(Hardware design source files)

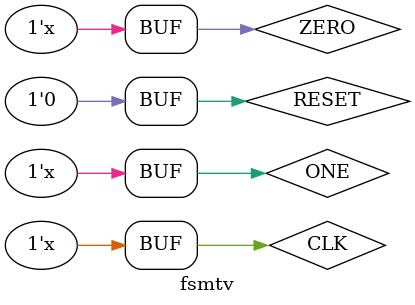
<source format=v>
`timescale 1ns / 1ps


module fsmtv;

	// Inputs
	reg CLK;
	reg RESET;
	reg ONE;
	reg ZERO;

	// Outputs
	wire OUT;

	// Instantiate the Unit Under Test (UUT)
	fsm uut (
		.CLK(CLK), 
		.RESET(RESET), 
		.ONE(ONE), 
		.ZERO(ZERO), 
		.OUT(OUT)
	);

	initial begin
		// Initialize Inputs
		CLK = 0;
		RESET = 0;
		ONE = 0;
		ZERO = 0;

		// Wait 100 ns for global reset to finish
		#100;
        
		// Add stimulus here

	end
	always #2 CLK=~CLK;
	always #5 ONE=~ONE;
	always #3 ZERO=~ZERO;
      
endmodule


</source>
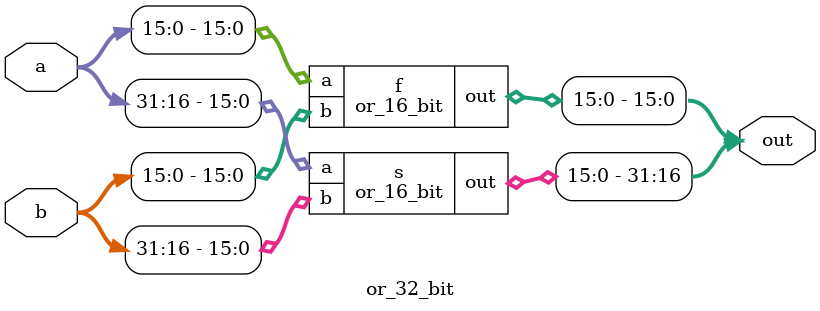
<source format=v>
module or_2_bit(out, a, b);
input [1:0] a, b;
output [1:0] out;

or f(out[0], a[0], b[0]),
    s(out[1], a[1], b[1]);
endmodule

module or_4_bit(out, a, b);
input [3:0] a, b;
output [3:0] out;

or_2_bit f(out[1:0], a[1:0], b[1:0]),
          s(out[3:2], a[3:2], b[3:2]);
endmodule

module or_8_bit(out, a, b);
input [7:0] a, b;
output [7:0] out;

or_4_bit f(out[3:0], a[3:0], b[3:0]),
          s(out[7:4], a[7:4], b[7:4]);
endmodule

module or_16_bit(out, a, b);
input [15:0] a, b;
output [15:0] out;

or_8_bit f(out[7:0], a[7:0], b[7:0]),
          s(out[15:8], a[15:8], b[15:8]);
endmodule

module or_32_bit(out, a, b);
input [31:0] a, b;
output [31:0] out;

or_16_bit f(out[15:0], a[15:0], b[15:0]),
          s(out[31:16], a[31:16], b[31:16]);
endmodule




</source>
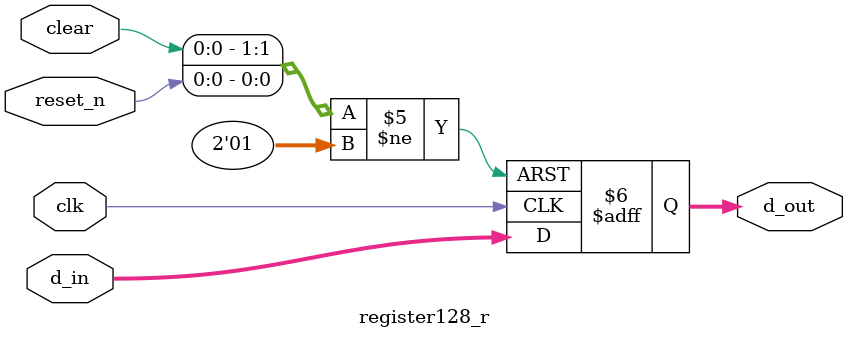
<source format=v>
module register128_r(clk, reset_n,clear, d_in, d_out); //[LAB05]Asynchronous resettable d ff
	input clk, reset_n,clear; // reset active low
	input [127:0] d_in;
	output reg [127:0] d_out;
	
	always@(posedge clk or negedge reset_n or posedge clear)
	begin
		if(reset_n == 0)	d_out <= 128'b0;
		else if(clear == 1) d_out <= 128'b0;
		else					d_out <= d_in;
	end
endmodule
</source>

*TASK DIRECTIONS*
Going through the entries above, tally every line that contains the string "always", then state only the total.

*OUTPUT BELOW*
4